NOVEMBER 18, 2016: California’s insured employers will be paying 3.11% of their workers’ comp premium next year to fund the state’s workers’ comp system, as well as safety and health oversight, labor law enforcement and anti-fraud efforts. The total includes 1.11% to fund operations at the Department of Industrial Relations – a 10% (1/10 of 1%) increase – and an additional 2% to continue to support the California Insurance Guarantee Association and to pay for past insurance company failures.

Self-insured employers, however, will be paying a slightly lower effective assessment rate. Self-insured employers’ assessments are calculated as a percentage of indemnity paid to injured workers. The slightly lower assessment this time around is 6.87% compared to 7.13% last year.

State officials note that it is uncommon for one class of employers to be paying more and the other less in any given year, but say it is driven this year by a shift in the mix of insured and self-insured payroll in the state. Overall, the insured population increased its share of the market over the past year and thus is taking on a higher proportion of the system’s costs.

Adding to insured employers’ assessment is the changing dynamic of the insured market. In recent years written premium had been growing at double-digit rates which lead to carriers collecting more than was anticipated when the assessment rates were calculated. Assessment rates are calculated based on the prior year’s written premium total, in this case, 2015, but are collected at the effective premium rate for the assessment year. Last year the rate of growth dipped significantly, so there were fewer over collections to offset next year’s assessment.

Fund Adjustments

DIR’s annual assessments include relatively small increases to fund the state’s Occupational Safety and Health Fund and the Labor Enforcement and Compliance Fund. Assessments for the LECF are up $17.5 million while the OSHF fund assessment is up nearly $9.4 million (see chart). The increases are driven by earlier staffing expansions, bargained wage increases and particularly for the LECF legislative directives. Officials note that the fund assessments include some estimates for expected salary increases as some unions are still in negotiations and warn that there may need to be a reconciliation in the future if the unions win larger than expected raises.

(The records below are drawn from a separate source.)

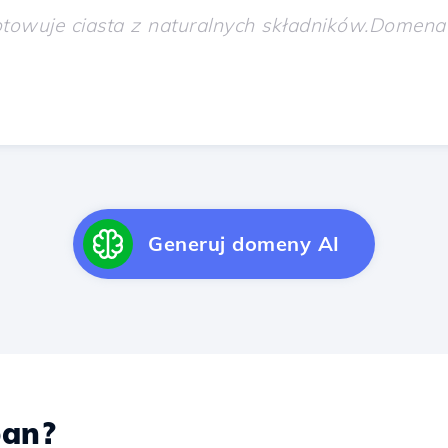
Generuj domeny AI
an?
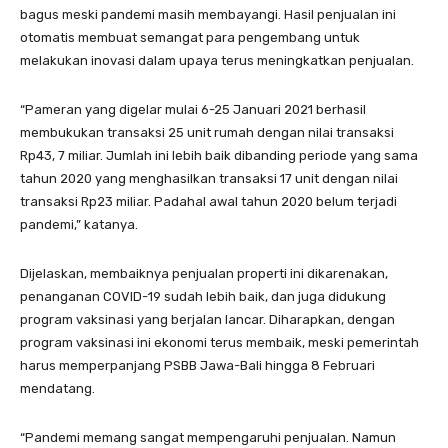
bagus meski pandemi masih membayangi. Hasil penjualan ini
otomatis membuat semangat para pengembang untuk
melakukan inovasi dalam upaya terus meningkatkan penjualan.
“Pameran yang digelar mulai 6-25 Januari 2021 berhasil
membukukan transaksi 25 unit rumah dengan nilai transaksi
Rp43, 7 miliar. Jumlah ini lebih baik dibanding periode yang sama
tahun 2020 yang menghasilkan transaksi 17 unit dengan nilai
transaksi Rp23 miliar. Padahal awal tahun 2020 belum terjadi
pandemi,” katanya.
Dijelaskan, membaiknya penjualan properti ini dikarenakan,
penanganan COVID-19 sudah lebih baik, dan juga didukung
program vaksinasi yang berjalan lancar. Diharapkan, dengan
program vaksinasi ini ekonomi terus membaik, meski pemerintah
harus memperpanjang PSBB Jawa-Bali hingga 8 Februari
mendatang.
“Pandemi memang sangat mempengaruhi penjualan. Namun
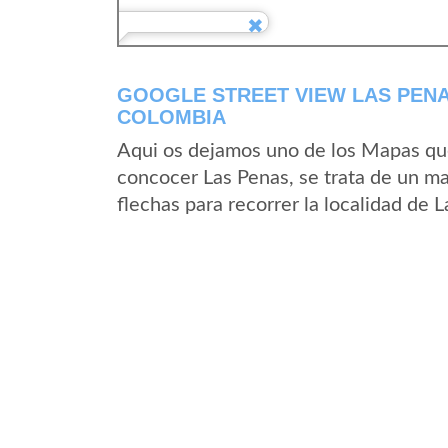
GOOGLE STREET VIEW LAS PEN
COLOMBIA
Aqui os dejamos uno de los Mapas que 
concocer Las Penas, se trata de un ma
flechas para recorrer la localidad de 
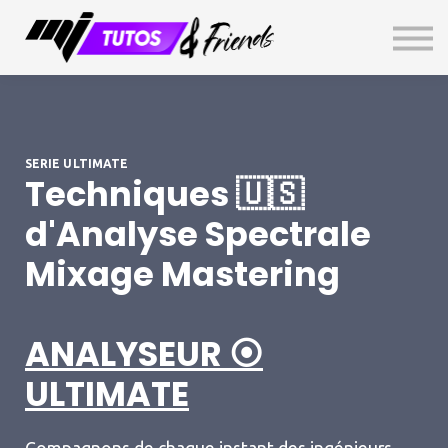
TOP SECRET
GRATUIT
Livre d'Or
Connexion
S'inscrire
SERIE ULTIMATE
Techniques 🇺🇸
d'Analyse Spectrale
Mixage Mastering
ANALYSEUR ⦿
ULTIMATE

The better news for employers is that the catchall Workers’ Compensation Administration Revolving Fund and the Workers’ Comp Fraud Fund are both generating lower assessments this year. The anti-fraud fund assessment is down $4.2 million as there were funds left over from last year. The WCARF assessment is down $11 million with much of the savings stemming from an increase in revenue from lien filings. The $150 lien filing fee directly offsets the assessments that employers pay to fund the system.

DIR officials say assessment letters will be in the mail before the end of the month.